WHAT YOU NEED TO DO - Only the lines that hold the word "mean" are wanted from this listing.

TASK INPUTS -
<<<<

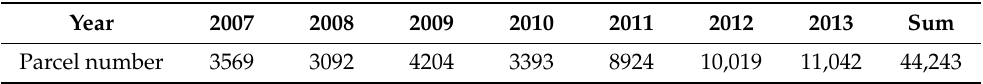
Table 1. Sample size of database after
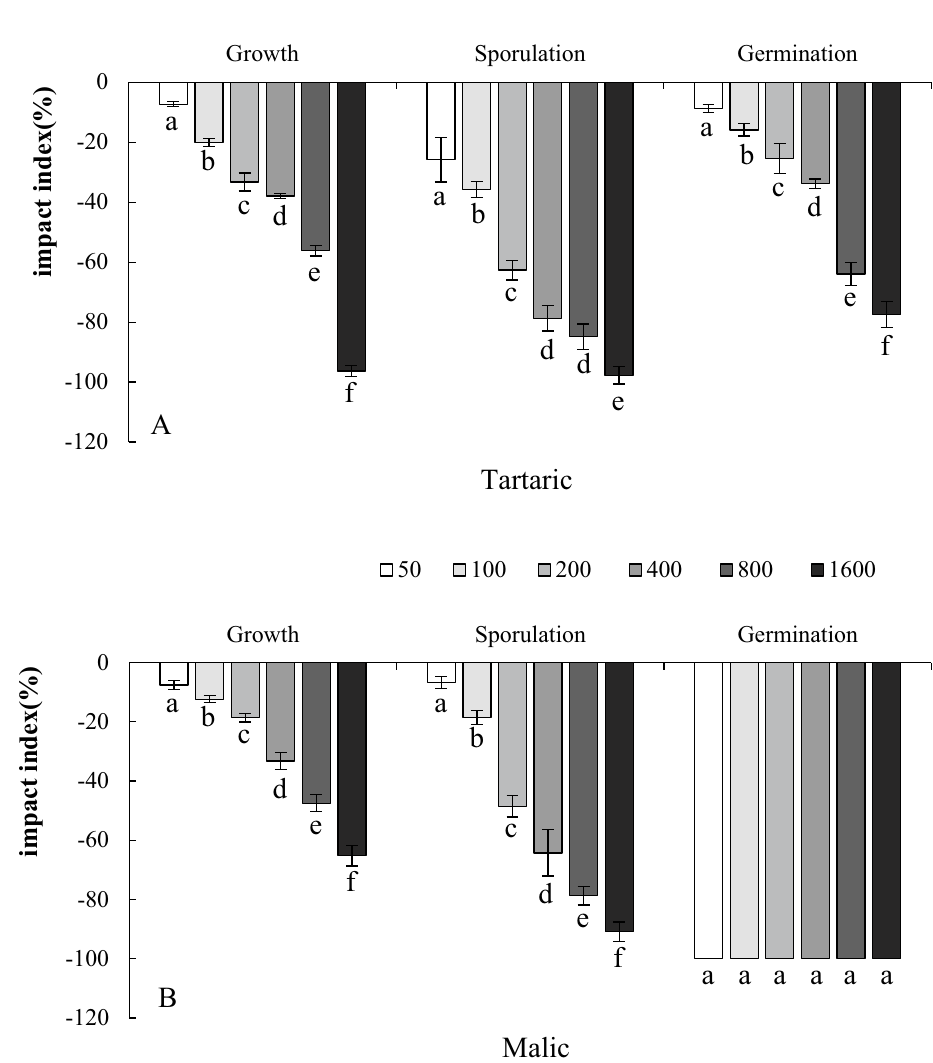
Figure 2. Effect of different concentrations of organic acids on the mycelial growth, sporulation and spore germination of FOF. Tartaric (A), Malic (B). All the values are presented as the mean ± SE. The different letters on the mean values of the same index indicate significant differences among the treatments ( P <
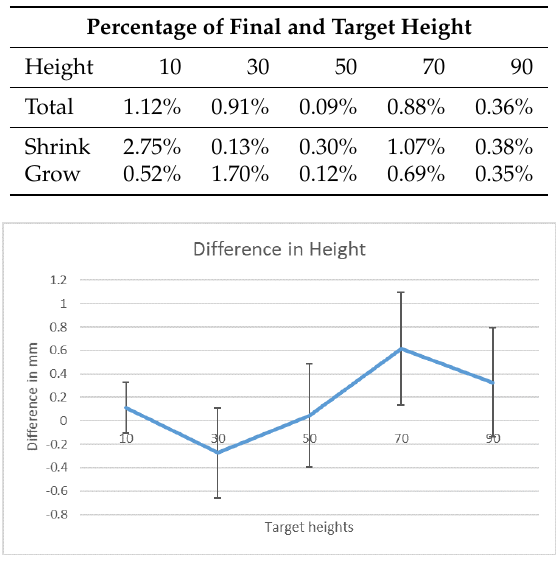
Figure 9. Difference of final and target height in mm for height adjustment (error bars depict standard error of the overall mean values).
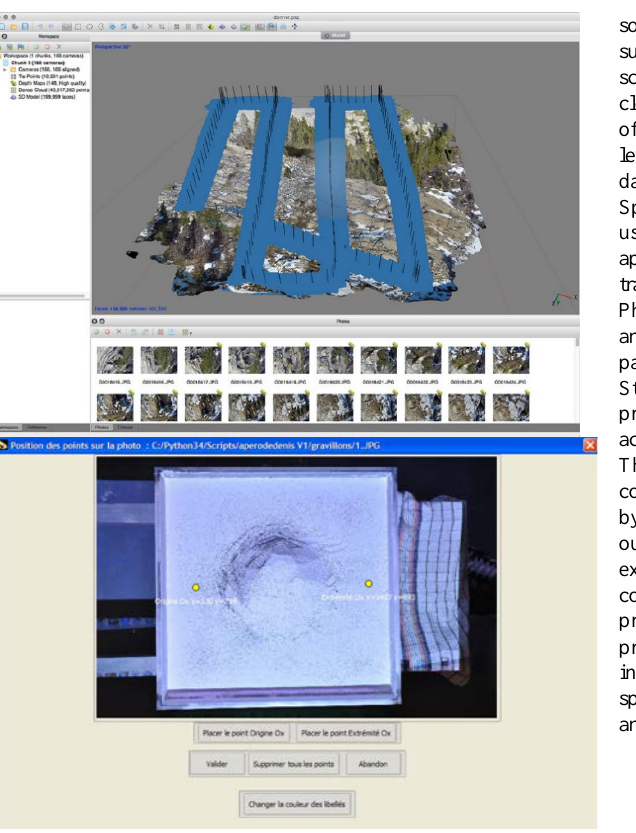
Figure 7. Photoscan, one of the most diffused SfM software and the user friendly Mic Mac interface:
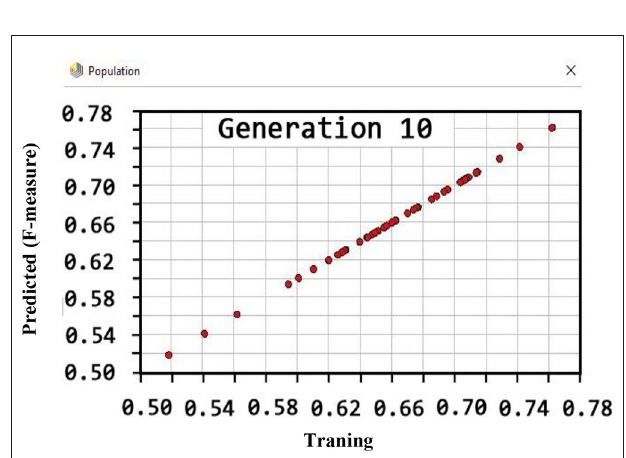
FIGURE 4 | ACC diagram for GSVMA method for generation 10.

>>>>
<<<<

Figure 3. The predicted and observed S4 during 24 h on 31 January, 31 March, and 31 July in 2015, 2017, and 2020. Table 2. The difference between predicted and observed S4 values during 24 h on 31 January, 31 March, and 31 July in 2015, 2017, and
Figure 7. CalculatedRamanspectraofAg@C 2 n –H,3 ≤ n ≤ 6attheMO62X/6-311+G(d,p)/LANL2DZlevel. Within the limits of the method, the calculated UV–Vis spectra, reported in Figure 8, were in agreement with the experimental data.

>>>>

TASK OUTPUT -
Figure 2. Effect of different concentrations of organic acids on the mycelial growth, sporulation and spore germination of FOF. Tartaric (A), Malic (B). All the values are presented as the mean ± SE. The different letters on the mean values of the same index indicate significant differences among the treatments ( P <
Figure 9. Difference of final and target height in mm for height adjustment (error bars depict standard error of the overall mean values).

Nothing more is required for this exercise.